I can't see the link there to anything I said, but if punishing an exploiter leads to a better outcome, why would my system not choose to do that? If you were to live the lives of the expolited and exploiter, you would have a better time if the exploiter is punished just the right amount to give you the best time overall as all the people involved (and this includes a deterrence effect on other would-be exploiters.

"I agree that everyday, in-practice morality is like this, but there are other important questions about the nature and content of morality that you're ignoring."

Then let's get to them. That's what I came here to look for.

""What is yet to be worked out is the exact wording that should be placed in AGI systems to build either this rule or the above methodology into them" --->This is the Hard Problem, and in my view one of the two Hard Problems of AGI."

Actually, I was wrong about that. If you look at the paragraph in brackets at the end of my post (the main blog post at the top of this page), I set out the wording of a proposed rule and wondered if it amounted to the same thing as the method I'd outlined. Over the course of writing later parts of this series of blog posts, I realised that that attempted wording was making the same mistake as many of the other proposed solutions (various types of utilitarianism).
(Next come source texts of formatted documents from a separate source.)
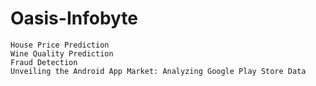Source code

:# Oasis-Infobyte
    House Price Prediction
    Wine Quality Prediction
    Fraud Detection
    Unveiling the Android App Market: Analyzing Google Play Store Data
These rules are an attempt to put the method into a compact form, but method already is the rule, while these compact versions risk introducing errors. Some of them may produce the same results for any situation, but others may be some way out. There is also room for there to be a range of morally acceptable solutions with one rule setting one end of the acceptable range and another rule setting the other. For example, in determining optimal population size, average utilitarianism and total utilitarianism look as if they provide slightly different answers, but they'll be very similar and it would do little harm to allow the population to wander between the two values. If all moral questions end up with a small range with very little difference between the extremes of that range, we're not going to worry much about getting it very slightly wrong if we still can't agree on which end of the range is slightly wrong. What we need to do is push these different models into places where they might show us that they're way wrong, because then it will be obvious. If that's already been done, it should all be there in the league tables of problems under each entry in the league table of proposed systems of determining morality.

"Morality seems basic to you, since our brains and concept-space and language are optimized for social things like that, but morality has a very high complexity as measured mathematically, which makes it difficult to describe to something that's not human. (This is similar to the formalizations of Occam's Razor, if you want to know more.)"

If we were to go to an alien planet and were asked by warring clans of these aliens to impose morality on them to make their lives better, do you not think we could do that without having to feel the way they do about things? We would be in the same position as the machines that we want to govern us. What we'd do is ask these aliens how they feel in different situations and how much it hurts them or pleases them. We'd build a database of knowledge of these feelings that they have based on their testimony, and the accuracy would increase the more we collect data from them. We then apply my method and try to produce the best outcome on the basis of there only being one player who has to get the best out of the situation. That needs the application of game theory. It's all maths.

"If the AI has the correct utility function, it will not say "but this is illogical/useless" and then reject it. Far more likely is that the AI never "cares about" humans in the first place."

It certainly won't care about us, but then it won't care about anything (including its self-less self). It's only purpose will be to do what we've asked it to do, even if it isn't convinced that sentience is real and that morality has a role.